The Buddha Shakyamuni is surrounded with three-hundred sixty-four images of Buddhas out of Thousand Buddhas in identical fashion and colour. This type of portrayal is typical in monasteries with what is known are Thousand-Buddhas Walls. The present thangka very closely resembles a Thousand-Buddhas Wall. The Thousand Buddhas represent the awareness of the perennial possibilities of the spiritual horizon. Here the illumined mind is thousand-folded into over higher intuition of the infinity of the transcendental universe.
According to a Buddhist tradition Gautama Buddha at his birth had said that he was coming to human realm for the last time and this was last in a perpetual series of existences. The many previous existences of the Buddha are known from legends and Jataka stories about his previous births. The Mahayanists however believe that the Buddhas have appeared in the world at intervals and in series that know no beginning or end. Little is known, however, of these innumerable Buddhas preceding the Buddha Shakyamuni. Thus the Buddhas who have been, are, and will be, are more numerous than the grains of sand on the bank of the Ganga.

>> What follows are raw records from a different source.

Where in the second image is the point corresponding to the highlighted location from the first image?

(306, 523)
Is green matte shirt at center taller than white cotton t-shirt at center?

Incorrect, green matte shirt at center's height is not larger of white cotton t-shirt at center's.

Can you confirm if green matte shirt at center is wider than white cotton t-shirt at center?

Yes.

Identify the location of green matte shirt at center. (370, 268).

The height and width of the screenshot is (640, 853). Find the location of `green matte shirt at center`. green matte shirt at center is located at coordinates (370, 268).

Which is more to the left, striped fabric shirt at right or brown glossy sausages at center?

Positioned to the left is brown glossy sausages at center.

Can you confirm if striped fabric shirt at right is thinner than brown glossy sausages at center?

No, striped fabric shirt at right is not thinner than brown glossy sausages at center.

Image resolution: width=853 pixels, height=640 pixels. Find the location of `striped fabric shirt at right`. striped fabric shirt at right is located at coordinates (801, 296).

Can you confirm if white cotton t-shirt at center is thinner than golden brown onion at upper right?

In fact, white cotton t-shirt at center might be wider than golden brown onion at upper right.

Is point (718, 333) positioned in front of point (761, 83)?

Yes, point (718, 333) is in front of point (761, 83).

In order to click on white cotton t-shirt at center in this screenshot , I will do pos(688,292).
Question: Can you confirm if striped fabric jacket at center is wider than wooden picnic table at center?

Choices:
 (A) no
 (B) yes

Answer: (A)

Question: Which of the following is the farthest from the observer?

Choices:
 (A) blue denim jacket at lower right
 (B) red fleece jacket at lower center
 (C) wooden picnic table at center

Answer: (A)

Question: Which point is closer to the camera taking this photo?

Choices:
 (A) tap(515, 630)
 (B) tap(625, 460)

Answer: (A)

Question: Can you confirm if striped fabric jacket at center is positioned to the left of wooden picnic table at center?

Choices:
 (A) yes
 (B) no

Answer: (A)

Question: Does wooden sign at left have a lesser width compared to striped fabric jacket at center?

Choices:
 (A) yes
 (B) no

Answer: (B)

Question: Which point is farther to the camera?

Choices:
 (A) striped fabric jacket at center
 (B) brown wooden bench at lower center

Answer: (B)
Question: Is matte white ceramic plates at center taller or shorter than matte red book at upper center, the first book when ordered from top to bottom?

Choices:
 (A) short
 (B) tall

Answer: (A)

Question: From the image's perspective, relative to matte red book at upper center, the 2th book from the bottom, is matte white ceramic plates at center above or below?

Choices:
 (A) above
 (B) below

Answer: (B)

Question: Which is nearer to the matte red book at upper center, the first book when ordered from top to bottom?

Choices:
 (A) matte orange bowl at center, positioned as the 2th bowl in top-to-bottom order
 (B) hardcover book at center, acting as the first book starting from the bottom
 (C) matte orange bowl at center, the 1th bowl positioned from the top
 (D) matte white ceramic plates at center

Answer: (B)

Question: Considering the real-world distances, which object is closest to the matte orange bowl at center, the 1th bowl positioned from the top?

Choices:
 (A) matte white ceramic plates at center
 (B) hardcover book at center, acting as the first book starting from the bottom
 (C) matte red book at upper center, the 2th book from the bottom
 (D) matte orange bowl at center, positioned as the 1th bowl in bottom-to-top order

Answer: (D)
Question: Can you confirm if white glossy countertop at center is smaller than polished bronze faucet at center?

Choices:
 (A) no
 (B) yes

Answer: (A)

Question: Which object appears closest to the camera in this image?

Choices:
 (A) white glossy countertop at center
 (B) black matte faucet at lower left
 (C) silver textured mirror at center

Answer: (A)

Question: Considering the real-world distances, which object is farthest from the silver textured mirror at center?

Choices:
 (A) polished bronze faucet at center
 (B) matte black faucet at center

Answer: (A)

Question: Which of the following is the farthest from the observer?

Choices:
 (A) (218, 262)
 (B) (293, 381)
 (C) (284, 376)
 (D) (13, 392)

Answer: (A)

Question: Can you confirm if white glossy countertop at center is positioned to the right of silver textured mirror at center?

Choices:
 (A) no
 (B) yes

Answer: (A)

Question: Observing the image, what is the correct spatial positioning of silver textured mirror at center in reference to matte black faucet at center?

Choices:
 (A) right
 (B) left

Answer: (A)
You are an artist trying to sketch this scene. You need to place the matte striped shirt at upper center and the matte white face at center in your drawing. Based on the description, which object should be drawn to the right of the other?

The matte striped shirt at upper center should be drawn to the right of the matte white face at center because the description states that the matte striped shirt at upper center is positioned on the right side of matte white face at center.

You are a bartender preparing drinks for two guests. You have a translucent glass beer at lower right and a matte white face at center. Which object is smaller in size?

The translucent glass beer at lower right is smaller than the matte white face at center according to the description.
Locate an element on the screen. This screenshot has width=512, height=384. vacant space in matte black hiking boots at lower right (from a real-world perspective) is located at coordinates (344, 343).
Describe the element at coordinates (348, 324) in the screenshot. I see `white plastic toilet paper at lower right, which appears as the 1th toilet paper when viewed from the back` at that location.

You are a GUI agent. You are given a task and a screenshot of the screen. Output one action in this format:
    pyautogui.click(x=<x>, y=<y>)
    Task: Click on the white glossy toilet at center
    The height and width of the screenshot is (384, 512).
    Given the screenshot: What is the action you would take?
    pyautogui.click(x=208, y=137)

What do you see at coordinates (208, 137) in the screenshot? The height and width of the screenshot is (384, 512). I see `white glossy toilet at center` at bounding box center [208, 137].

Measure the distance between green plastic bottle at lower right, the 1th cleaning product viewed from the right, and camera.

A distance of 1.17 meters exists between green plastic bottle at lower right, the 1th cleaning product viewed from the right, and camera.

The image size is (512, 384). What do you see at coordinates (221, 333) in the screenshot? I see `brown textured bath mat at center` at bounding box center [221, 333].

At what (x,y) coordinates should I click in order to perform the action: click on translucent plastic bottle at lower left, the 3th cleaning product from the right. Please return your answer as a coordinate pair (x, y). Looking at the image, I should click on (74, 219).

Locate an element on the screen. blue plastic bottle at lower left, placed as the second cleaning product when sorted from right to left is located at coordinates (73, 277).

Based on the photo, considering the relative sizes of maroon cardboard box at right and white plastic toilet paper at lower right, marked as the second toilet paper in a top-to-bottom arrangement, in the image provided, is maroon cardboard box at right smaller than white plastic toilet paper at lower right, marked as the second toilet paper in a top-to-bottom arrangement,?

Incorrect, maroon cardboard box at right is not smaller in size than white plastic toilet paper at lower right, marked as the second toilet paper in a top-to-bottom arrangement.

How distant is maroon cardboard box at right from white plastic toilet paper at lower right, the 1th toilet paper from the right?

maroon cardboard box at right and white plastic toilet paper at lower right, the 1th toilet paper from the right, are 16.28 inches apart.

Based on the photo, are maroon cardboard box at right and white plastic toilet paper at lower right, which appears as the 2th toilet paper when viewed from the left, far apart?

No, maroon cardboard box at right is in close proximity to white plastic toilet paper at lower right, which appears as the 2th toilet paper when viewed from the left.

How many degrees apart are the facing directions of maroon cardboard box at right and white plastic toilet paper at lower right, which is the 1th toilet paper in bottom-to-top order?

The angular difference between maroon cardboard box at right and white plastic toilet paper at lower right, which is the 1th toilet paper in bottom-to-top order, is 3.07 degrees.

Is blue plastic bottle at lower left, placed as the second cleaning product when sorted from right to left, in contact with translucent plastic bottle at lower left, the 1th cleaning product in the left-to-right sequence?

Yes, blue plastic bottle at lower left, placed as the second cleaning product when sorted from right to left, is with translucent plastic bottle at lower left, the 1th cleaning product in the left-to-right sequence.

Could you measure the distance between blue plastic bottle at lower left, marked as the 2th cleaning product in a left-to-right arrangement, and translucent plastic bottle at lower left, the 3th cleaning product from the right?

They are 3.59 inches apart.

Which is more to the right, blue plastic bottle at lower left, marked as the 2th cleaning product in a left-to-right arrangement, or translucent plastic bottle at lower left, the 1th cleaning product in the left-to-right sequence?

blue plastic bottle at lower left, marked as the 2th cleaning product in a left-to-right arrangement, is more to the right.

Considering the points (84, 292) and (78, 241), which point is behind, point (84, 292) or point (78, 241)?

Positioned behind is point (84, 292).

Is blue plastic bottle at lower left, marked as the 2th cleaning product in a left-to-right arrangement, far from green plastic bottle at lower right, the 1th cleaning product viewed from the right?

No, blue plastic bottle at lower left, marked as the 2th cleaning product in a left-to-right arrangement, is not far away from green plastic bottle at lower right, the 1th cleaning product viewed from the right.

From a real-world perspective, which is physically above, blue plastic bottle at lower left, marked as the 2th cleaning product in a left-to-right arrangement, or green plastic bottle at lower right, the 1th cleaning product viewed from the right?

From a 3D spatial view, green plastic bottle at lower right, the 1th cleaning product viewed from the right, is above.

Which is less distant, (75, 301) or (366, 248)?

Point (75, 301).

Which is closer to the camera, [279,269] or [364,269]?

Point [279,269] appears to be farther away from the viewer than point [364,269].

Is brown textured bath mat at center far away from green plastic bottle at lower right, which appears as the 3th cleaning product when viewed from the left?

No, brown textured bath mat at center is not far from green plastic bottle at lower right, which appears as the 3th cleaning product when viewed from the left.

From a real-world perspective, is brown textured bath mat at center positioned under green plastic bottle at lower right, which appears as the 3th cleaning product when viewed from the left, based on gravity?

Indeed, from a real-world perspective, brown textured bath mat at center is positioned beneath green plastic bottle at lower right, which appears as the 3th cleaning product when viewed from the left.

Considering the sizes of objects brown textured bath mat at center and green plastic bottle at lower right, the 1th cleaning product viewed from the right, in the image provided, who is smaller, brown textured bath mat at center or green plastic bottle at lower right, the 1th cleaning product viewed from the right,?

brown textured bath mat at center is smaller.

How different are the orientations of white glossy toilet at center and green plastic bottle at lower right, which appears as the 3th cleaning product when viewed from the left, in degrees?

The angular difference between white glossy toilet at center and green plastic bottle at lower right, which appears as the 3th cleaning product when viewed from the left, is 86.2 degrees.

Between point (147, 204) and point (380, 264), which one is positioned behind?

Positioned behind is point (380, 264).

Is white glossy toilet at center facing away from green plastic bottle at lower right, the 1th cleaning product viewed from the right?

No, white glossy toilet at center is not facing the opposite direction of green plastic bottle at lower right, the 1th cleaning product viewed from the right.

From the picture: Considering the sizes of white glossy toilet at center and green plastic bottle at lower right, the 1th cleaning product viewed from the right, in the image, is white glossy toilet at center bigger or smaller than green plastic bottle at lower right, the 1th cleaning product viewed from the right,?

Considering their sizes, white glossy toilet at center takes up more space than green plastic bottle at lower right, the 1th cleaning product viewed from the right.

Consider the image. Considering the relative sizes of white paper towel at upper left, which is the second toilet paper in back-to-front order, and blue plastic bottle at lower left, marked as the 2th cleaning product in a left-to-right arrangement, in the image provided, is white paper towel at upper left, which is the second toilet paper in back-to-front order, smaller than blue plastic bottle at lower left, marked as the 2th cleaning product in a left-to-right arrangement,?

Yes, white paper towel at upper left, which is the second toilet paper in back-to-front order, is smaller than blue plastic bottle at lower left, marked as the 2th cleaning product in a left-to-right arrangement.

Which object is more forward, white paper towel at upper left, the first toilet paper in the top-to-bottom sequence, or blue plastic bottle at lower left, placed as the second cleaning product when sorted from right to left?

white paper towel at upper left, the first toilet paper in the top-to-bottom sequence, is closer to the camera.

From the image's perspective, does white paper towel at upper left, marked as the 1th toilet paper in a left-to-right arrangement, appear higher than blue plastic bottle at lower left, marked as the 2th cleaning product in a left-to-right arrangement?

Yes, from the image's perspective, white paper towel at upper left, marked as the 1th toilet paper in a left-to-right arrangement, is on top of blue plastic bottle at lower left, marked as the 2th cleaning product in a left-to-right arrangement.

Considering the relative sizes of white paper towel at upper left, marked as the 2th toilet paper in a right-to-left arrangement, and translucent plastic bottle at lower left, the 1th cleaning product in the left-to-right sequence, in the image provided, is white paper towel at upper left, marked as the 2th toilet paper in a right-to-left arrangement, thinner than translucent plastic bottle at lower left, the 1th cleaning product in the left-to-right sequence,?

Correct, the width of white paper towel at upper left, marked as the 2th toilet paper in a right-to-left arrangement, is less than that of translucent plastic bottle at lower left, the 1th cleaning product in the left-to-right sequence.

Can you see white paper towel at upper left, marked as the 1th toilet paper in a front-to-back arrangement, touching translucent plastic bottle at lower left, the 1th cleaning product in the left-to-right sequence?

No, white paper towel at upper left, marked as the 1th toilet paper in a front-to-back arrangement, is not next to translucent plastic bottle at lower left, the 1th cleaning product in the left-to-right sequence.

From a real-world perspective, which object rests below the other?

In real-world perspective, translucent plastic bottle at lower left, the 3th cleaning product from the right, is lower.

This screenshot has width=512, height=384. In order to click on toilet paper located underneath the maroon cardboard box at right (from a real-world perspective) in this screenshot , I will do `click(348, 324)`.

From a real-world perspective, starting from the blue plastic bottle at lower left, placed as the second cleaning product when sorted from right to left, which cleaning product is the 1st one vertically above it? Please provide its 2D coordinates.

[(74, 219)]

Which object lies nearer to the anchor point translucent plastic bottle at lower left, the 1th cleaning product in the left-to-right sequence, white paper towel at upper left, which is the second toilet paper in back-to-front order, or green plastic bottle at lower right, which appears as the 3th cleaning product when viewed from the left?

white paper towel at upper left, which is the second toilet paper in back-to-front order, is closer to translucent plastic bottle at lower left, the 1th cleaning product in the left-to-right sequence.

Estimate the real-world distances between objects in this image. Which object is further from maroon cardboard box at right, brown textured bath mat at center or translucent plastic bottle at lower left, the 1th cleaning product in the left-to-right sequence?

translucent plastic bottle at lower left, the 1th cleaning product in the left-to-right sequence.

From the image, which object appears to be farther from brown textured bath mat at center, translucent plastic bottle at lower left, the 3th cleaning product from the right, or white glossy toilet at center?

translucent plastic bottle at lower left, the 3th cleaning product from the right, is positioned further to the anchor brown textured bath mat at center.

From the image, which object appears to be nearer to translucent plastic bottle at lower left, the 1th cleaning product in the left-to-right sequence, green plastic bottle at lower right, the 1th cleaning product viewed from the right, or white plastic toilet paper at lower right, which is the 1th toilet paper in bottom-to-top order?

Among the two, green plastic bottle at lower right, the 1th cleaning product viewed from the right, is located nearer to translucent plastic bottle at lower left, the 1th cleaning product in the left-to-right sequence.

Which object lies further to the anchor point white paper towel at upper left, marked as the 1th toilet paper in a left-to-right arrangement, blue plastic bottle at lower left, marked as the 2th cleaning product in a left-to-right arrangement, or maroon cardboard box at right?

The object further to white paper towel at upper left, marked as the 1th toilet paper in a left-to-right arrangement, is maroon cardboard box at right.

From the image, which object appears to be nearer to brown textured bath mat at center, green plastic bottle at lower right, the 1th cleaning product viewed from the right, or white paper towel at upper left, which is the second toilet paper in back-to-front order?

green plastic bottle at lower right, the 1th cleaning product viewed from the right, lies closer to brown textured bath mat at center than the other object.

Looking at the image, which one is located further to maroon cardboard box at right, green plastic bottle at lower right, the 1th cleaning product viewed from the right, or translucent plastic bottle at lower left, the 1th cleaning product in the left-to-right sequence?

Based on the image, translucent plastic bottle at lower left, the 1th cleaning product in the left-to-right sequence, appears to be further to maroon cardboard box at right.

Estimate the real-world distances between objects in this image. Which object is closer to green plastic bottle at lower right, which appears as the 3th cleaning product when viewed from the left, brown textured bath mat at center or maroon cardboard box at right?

In the later forms of Buddhism, the theology grew and, incidentally, so did the number of Buddhas, to a series of 8,9,24,35,52, and 1,000 and various other numbers. Here it is not the power of the story that counts, but the might of the number, with its symbolic value of infinity is good, more is better, or their strength in numbers and repetition. This type of portrayal is typical in monasteries with what are known as thousand-Buddha wall and they frequently appear as a thangka theme.
The Thousand Buddhas bless the present aeon of Bhadra-Kalpa. A famous scripture, the Bhadrakalpika-Sutra is devoted to them. This sutra was translated into Tibetan by Vidyakarasimha and Dpal-dbyans and was revised by Dpal-brtsegs in the eighth century. He was one of the two famous lotsava or holy translator in the reign of Trisong Detsen. The translator Dpal-dbyans was his junior contemporary. Ever since the Thousand Buddhas have blessed, every Tibetan monastery where they are found, depicts them as votive icons, over a central image. The names of the Thousand Buddhas were compiled in a pent-lingual text under the Tibetan title of Bskal-bzan rnam-dren ston-gi mtshan by Lean-sya qutuy-tu Rol-pahi-rdo-rje in Sanskrit, Tibetan, Manchu, Mongolian and Chinese.
In India a special literary genre was devoted to thousand names or rather epithets, of a divinity. The thousand names of Vishnu are well known as the Vishnu-sahasra-nama. Likewise, the Buddha had a thousand epithets which underwent an apotheosis as the Thousand Buddhas and they became a thousand pictures or a thousand icons, more or less identical form. The caves of the Thousand Buddhas are the name of the world-renowned grottos at Tun-huang (China), which depicts, inter alia the scenes of Thousand Buddhas images.